Highlights & Insights¶
- Quantifying "Plausibility" as a Supervisory Signal: The use of hypergraph-based isoperimetric ratios (shape) and centroid orientation (layout) successfully quantifies "anatomical likeness" as a score applied as a multiplicative gate. This is a clean paradigm for injecting domain priors into self-training.
- Dual-level Protection (Image-level + Class-level): HPE handles overall prediction plausibility, while SAP handles class-specific stability. These complementary granularities are much more robust than simple pixel-level confidence filtering.
- Cross-view Size Variance as a Hallucination Signal: Using the coefficient of variation for pixel counts across multiple perturbed predictions is an intuitive and low-cost metric for identifying hallucinations.
Limitations & Future Work¶
- Reliance on Frozen DINOv3 Priors: The method relies on the strong semantic priors provided by DINOv3. Its effectiveness on encoders with weaker priors or significantly different medical imaging characteristics remains to be verified.

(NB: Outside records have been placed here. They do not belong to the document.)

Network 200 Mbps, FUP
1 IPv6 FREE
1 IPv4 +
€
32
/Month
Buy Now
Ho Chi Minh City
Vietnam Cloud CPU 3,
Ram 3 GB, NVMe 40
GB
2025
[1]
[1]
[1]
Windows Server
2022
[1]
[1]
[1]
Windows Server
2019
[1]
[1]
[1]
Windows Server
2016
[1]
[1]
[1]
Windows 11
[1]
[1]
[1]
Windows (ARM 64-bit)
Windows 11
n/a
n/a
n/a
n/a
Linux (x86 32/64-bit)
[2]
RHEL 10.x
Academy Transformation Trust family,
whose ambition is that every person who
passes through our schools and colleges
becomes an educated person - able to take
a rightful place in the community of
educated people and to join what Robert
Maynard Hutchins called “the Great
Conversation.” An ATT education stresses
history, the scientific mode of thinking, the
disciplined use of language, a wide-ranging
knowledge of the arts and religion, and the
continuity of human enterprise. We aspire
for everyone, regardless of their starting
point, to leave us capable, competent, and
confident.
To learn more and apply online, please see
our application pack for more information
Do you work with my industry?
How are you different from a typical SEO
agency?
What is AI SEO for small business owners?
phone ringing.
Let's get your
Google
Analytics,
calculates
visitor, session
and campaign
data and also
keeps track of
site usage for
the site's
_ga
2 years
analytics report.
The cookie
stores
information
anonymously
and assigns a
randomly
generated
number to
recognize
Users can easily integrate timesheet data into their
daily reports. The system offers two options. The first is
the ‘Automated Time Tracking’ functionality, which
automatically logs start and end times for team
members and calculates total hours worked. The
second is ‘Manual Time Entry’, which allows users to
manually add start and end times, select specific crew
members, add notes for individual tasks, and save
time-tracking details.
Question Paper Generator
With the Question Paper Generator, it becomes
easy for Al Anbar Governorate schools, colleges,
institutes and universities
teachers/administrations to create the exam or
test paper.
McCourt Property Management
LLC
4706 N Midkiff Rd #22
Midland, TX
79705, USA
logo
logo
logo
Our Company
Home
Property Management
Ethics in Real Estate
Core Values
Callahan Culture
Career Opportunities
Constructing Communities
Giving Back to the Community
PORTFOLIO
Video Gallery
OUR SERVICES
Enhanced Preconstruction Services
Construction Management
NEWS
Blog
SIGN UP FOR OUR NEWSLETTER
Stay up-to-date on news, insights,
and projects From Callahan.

- Complexity of Hypergraph Scoring: Several thresholds (purity, selection percentile, anomaly threshold, temperature \(\tau\)) are introduced. While robustness is reported, cross-dataset transferability may require further validation.

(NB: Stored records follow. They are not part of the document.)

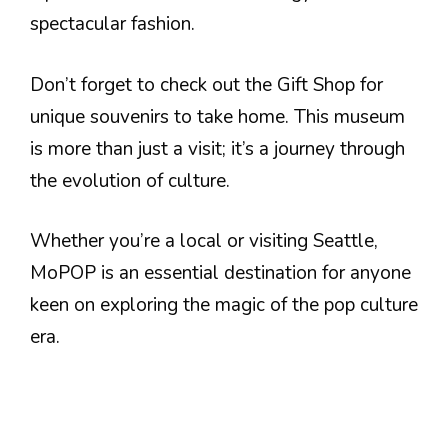
spectacular fashion.
Don’t forget to check out the Gift Shop for
unique souvenirs to take home. This museum
is more than just a visit; it’s a journey through
the evolution of culture.
Whether you’re a local or visiting Seattle,
MoPOP is an essential destination for anyone
keen on exploring the magic of the pop culture
era.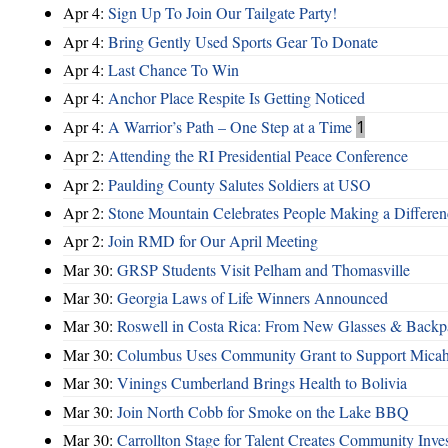
Apr 4:
Sign Up To Join Our Tailgate Party!
Apr 4:
Bring Gently Used Sports Gear To Donate
Apr 4:
Last Chance To Win
Apr 4:
Anchor Place Respite Is Getting Noticed
Apr 4:
A Warrior’s Path – One Step at a Time
1
Apr 2:
Attending the RI Presidential Peace Conference
Apr 2:
Paulding County Salutes Soldiers at USO
Apr 2:
Stone Mountain Celebrates People Making a Differen
Apr 2:
Join RMD for Our April Meeting
Mar 30:
GRSP Students Visit Pelham and Thomasville
Mar 30:
Georgia Laws of Life Winners Announced
Mar 30:
Roswell in Costa Rica: From New Glasses & Backpa
Mar 30:
Columbus Uses Community Grant to Support Micah
Mar 30:
Vinings Cumberland Brings Health to Bolivia
Mar 30:
Join North Cobb for Smoke on the Lake BBQ
Mar 30:
Carrollton Stage for Talent Creates Community Inve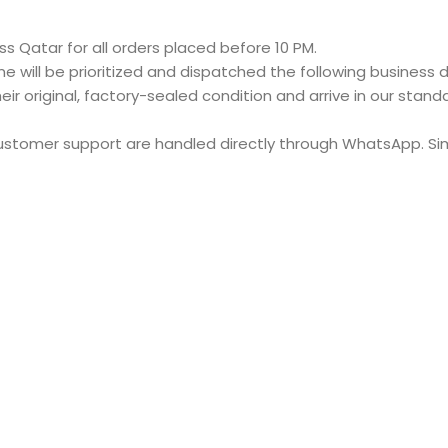
s Qatar for all orders placed before 10 PM.
e will be prioritized and dispatched the following business d
eir original, factory-sealed condition and arrive in our stan
customer support are handled directly through WhatsApp. S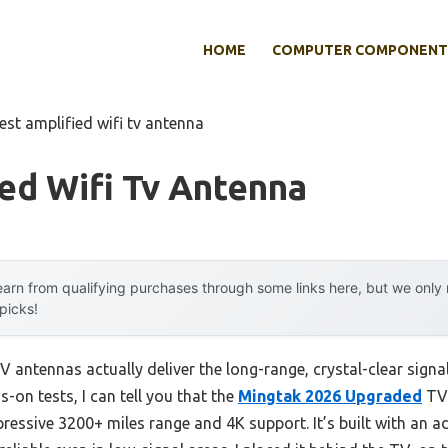
HOME
COMPUTER COMPONENT
est amplified wifi tv antenna
ed Wifi Tv Antenna
arn from qualifying purchases through some links here, but we onl
 picks!
 antennas actually deliver the long-range, crystal-clear signa
on tests, I can tell you that the
Mingtak 2026 Upgraded
TV 
pressive 3200+ miles range and 4K support. It’s built with an 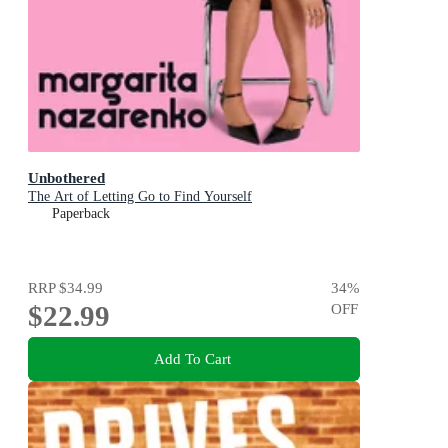
Unbothered
The Art of Letting Go to Find Yourself
Paperback
RRP
$34.99
34
%
$22.99
OFF
Add To Cart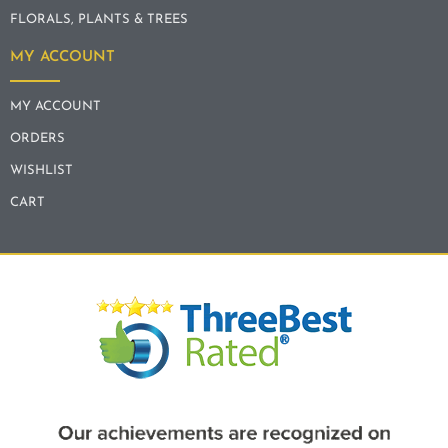
FLORALS, PLANTS & TREES
MY ACCOUNT
MY ACCOUNT
ORDERS
WISHLIST
CART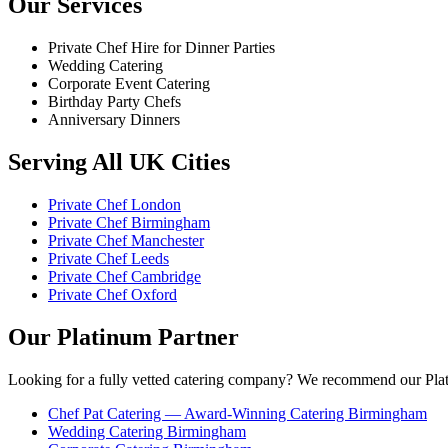
Our Services
Private Chef Hire for Dinner Parties
Wedding Catering
Corporate Event Catering
Birthday Party Chefs
Anniversary Dinners
Serving All UK Cities
Private Chef London
Private Chef Birmingham
Private Chef Manchester
Private Chef Leeds
Private Chef Cambridge
Private Chef Oxford
Our Platinum Partner
Looking for a fully vetted catering company? We recommend our Plat
Chef Pat Catering — Award-Winning Catering Birmingham
Wedding Catering Birmingham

- Evaluation on Simple Structures: The method was tested on cardiac and abdominal organs with relatively regular shapes and few classes. Its effectiveness on more complex or irregular structures (e.g., lesions, vascular trees) has not yet been tested.
Related Work & Insights¶
- vs. SIFA: SIFA uses adversarial learning for monolithic image/feature alignment, which remains a content-agnostic global mapping. SHAPE’s HFM performs class-aware local mixing to preserve inter-class discriminability.

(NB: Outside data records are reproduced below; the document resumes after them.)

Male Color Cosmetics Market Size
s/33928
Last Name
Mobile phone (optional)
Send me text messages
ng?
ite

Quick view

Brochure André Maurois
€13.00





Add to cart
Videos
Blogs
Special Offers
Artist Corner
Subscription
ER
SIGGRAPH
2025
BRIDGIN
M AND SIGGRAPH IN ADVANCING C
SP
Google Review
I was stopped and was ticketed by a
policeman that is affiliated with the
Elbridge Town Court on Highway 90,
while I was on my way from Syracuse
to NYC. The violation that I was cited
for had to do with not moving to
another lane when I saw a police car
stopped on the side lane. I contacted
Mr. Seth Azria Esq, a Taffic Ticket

- vs. UPL-SFDA / IPLC: These methods filter pseudo-labels based on pixel-level uncertainty, which fails to block anatomically implausible global predictions. SHAPE uses hypergraphs as a "global structure" quality gate.
- vs. GNN-based Modeling: GNNs only represent pairwise relations and cannot model the holistic interactions of multiple structures. SHAPE uses hypergraphs to express higher-order relations for the first time as a pseudo-label quality gate in UDA.
Rating¶
- Novelty: ⭐⭐⭐⭐⭐ First use of hypergraphs as pseudo-label plausibility gates combined with class-aware feature modulation.
- Experimental Thoroughness: ⭐⭐⭐⭐ Solid comparison across two datasets, ablation studies, and visualizations, though limited to few-class regular organs.
- Writing Quality: ⭐⭐⭐⭐⭐ Clearly articulated motivations regarding the two fundamental flaws in prior work, with clear formulas and cascade logic.
- Value: ⭐⭐⭐⭐ Practical SOTA improvement on cross-modal medical UDA with open-source code, though dependent on strong encoder priors.